For instance, to compare if extra paid classes witnin the course subject has a significant effect on average final grade (``G3``), we can use the t-test for the purpose. Execute and observe the results from the following code and you might re-use the code in your own projects.

In [None]:
from scipy import stats

paid_df.shape, unpaid_df.shape

((181, 39), (214, 39))

In [None]:
unpaid_df_sample = unpaid_df.sample(n=181, random_state=42) #less students had paid so we need unpiad sample to match
unpaid_df_sample.shape #for the test both sets have to be the same shape

(181, 39)

In [None]:
## Cross Checking with the internal scipy function
paid_grades = paid_df['G3']
unpaid_grades = unpaid_df_sample['G3']
t2, p2 = stats.ttest_ind(paid_grades,unpaid_grades)
print("t = " + str(t2))

#if p < 0.05 we can reject the null hypothesis
print("p = " + str(p2)) #the null hyptohesis assumes paid classes make no difference



t = 1.9827606626888783
p = 0.04815388677303937


From above results, we can see that the t-stat ``t > 1.96``, in the meanwhile the p-value ``p < 0.05``; thus, we can conclude that the extra paid classes do have a significant (at $p=0.05$ level) effect on the students' final grades.

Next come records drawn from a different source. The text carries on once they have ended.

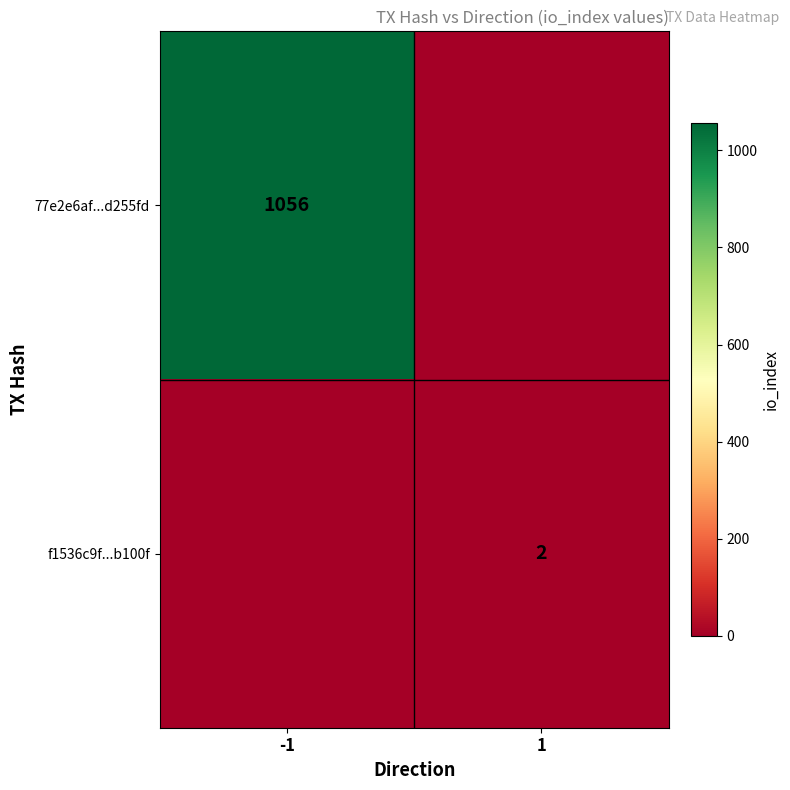

True or false: 77e2e6af...d255fd has a value of 523 at -1.

False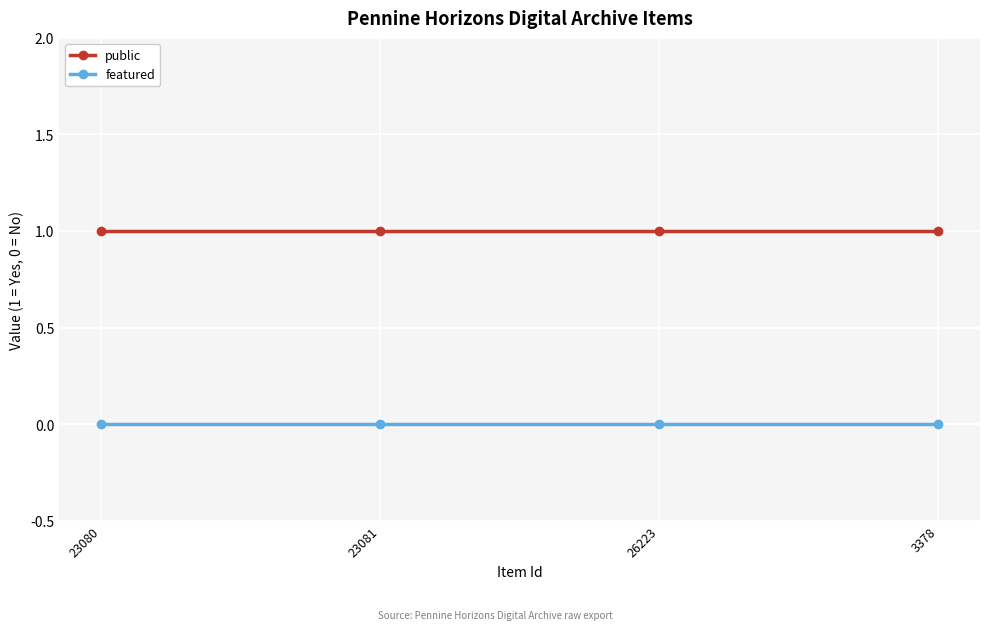

True or false: public and featured cross at least once.

False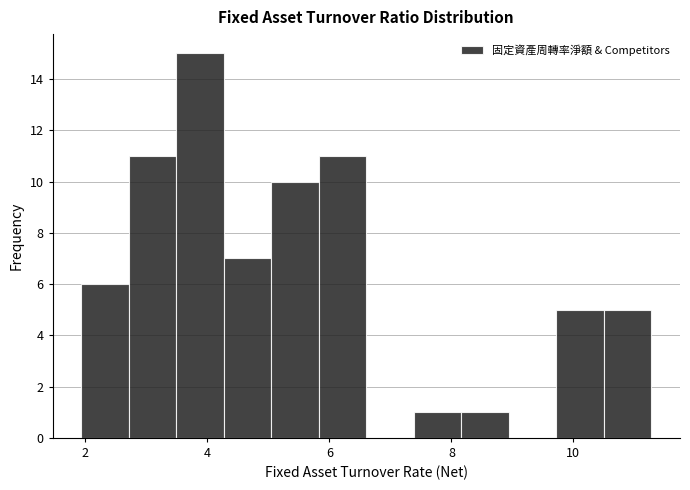

Around what value on the x-axis is the tallest bar? Give the approximate position of its centre, as read against the axis.

3.8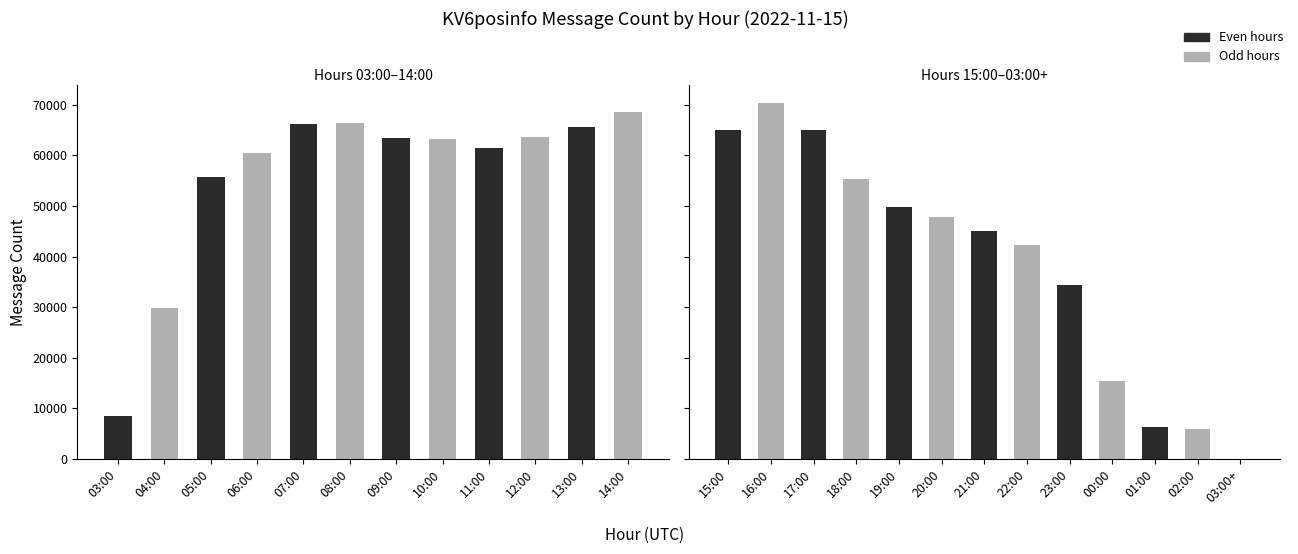

Reading left to right, what are all the values shown in this chart?

03:00=8595	04:00=29863	05:00=55732	06:00=60396	07:00=66133	08:00=66292	09:00=63403	10:00=63272	11:00=61356	12:00=63642	13:00=65657	14:00=68626	15:00=65064	16:00=70317	17:00=64985	18:00=55282	19:00=49759	20:00=47878	21:00=45130	22:00=42344	23:00=34392	00:00=15326	01:00=6256	02:00=5982	03:00+=1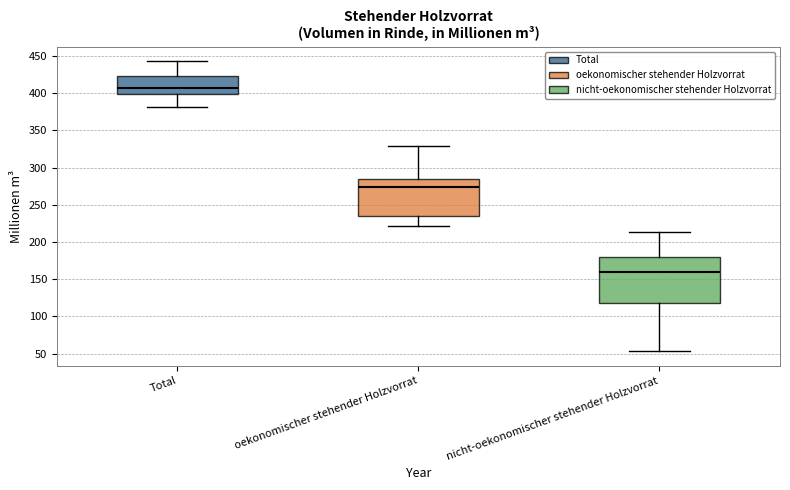

Reading left to right, read every box against the y-axis: the position of its median line, the range the box covers, and the ends of its whiskers. The values are not printed on the chart, so give them approximately, as read against the axis.

Total: median 405, box 400 to 425, whiskers 380 to 445
oekonomischer stehender Holzvorrat: median 275, box 235 to 285, whiskers 220 to 330
nicht-oekonomischer stehender Holzvorrat: median 160, box 120 to 180, whiskers 55 to 215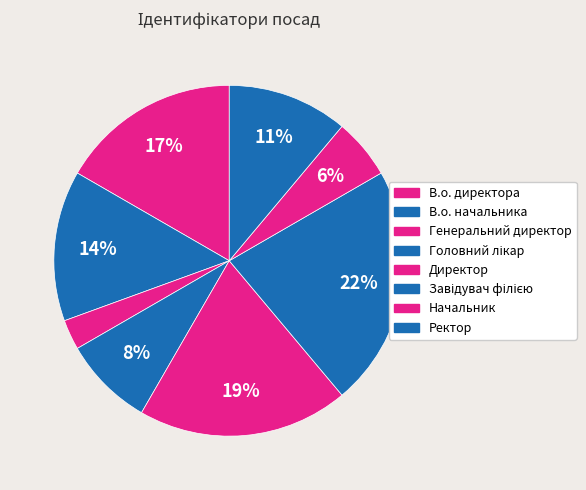

Do В.о. начальника and Завідувач філією together represent more than half of the pie?

No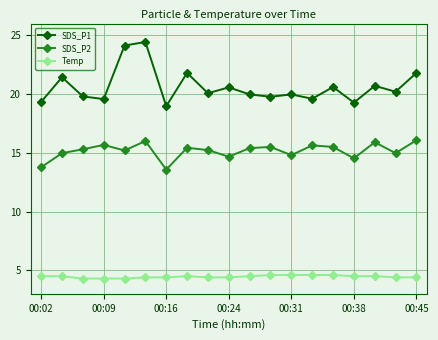

Which series has the largest range (max minus min)?

SDS_P1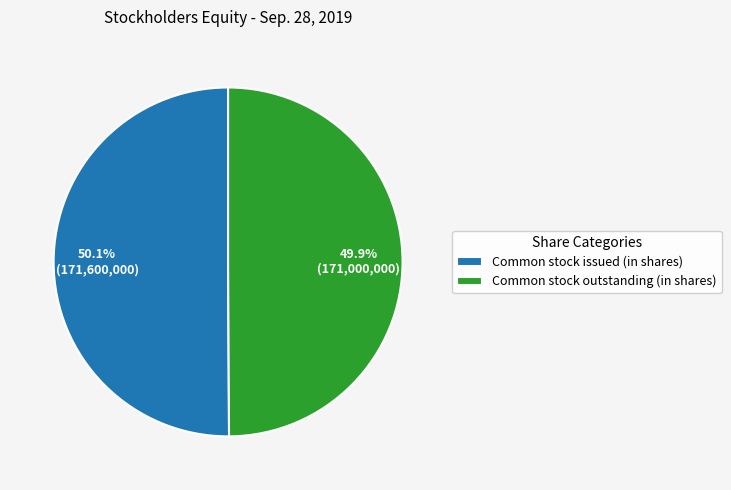

What is the ratio of the value at Common stock outstanding (in shares) to the value at Common stock issued (in shares)?

1.0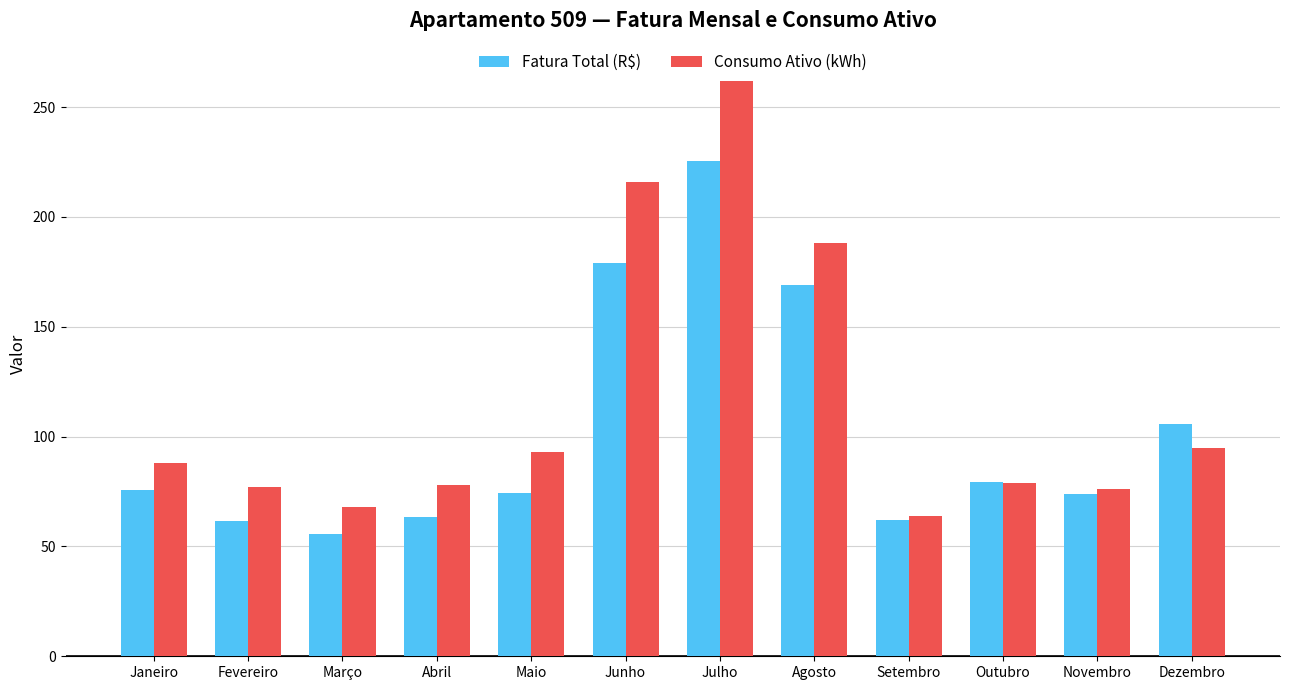

True or false: Consumo Ativo (kWh) has a value of 262.0 at Julho.

True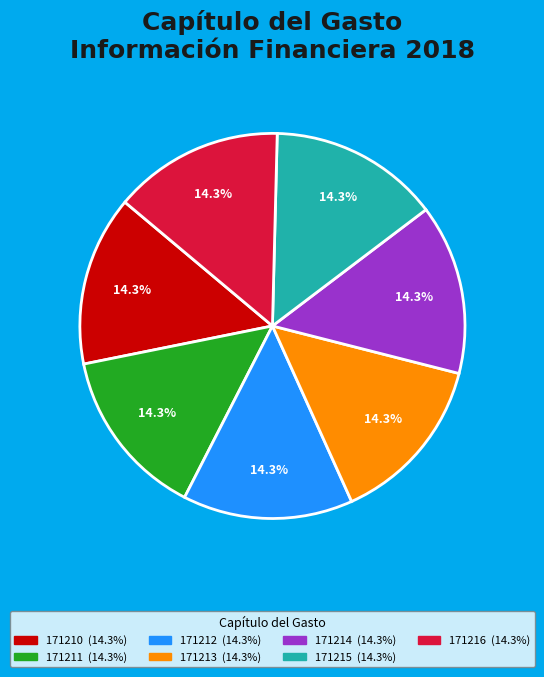

Combined, do 171210 and 171215 account for over 50%?

No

__NOTE__: next time you want to report the difference between two sub groups, this is the correct way of doing so.

### 4.2: Join the sub dataframes back together as ``merged``.

In [None]:
merged = pd.concat([unpaid_df, paid_df]) # concat at the row level since columns
#are the same
merged.head()

Unnamed: 0,school,sex,age,address,famsize,Pstatus,Medu,Fedu,Mjob,Fjob,...,absences,G1,G2,G3,ft_bin,reason_cap,guardian_cap,Pwork,st_bin,age_grp
0,GP,F,18,U,GT3,A,4,4,at_home,teacher,...,6,5,6,6,high,COURSE,MOTHER,yes,low,"(17.0, 20.0]"
1,GP,F,17,U,GT3,T,1,1,at_home,other,...,4,5,5,6,high,COURSE,FATHER,yes,low,"(15.0, 17.0]"
6,GP,M,16,U,LE3,T,2,2,other,other,...,0,12,12,11,high,HOME,MOTHER,yes,low,"(15.0, 17.0]"
7,GP,F,17,U,GT3,A,4,4,other,teacher,...,6,6,5,6,low,HOME,MOTHER,yes,low,"(15.0, 17.0]"
11,GP,F,15,U,GT3,T,2,1,services,other,...,4,10,12,12,low,REPUTATION,FATHER,yes,low,"(15.0, 17.0]"


In [None]:
merged.paid.head(250)

0      no
1      no
6      no
7      no
11     no
     ... 
68    yes
70    yes
74    yes
75    yes
77    yes
Name: paid, Length: 250, dtype: object

Note that comparing to the original ``student_df``, in ``merged`` the first $181$ rows are students taking extra paid classes, the rest of the DF are students not extra paid classes. 

That is all for this assignment. Please submit this work when you are done.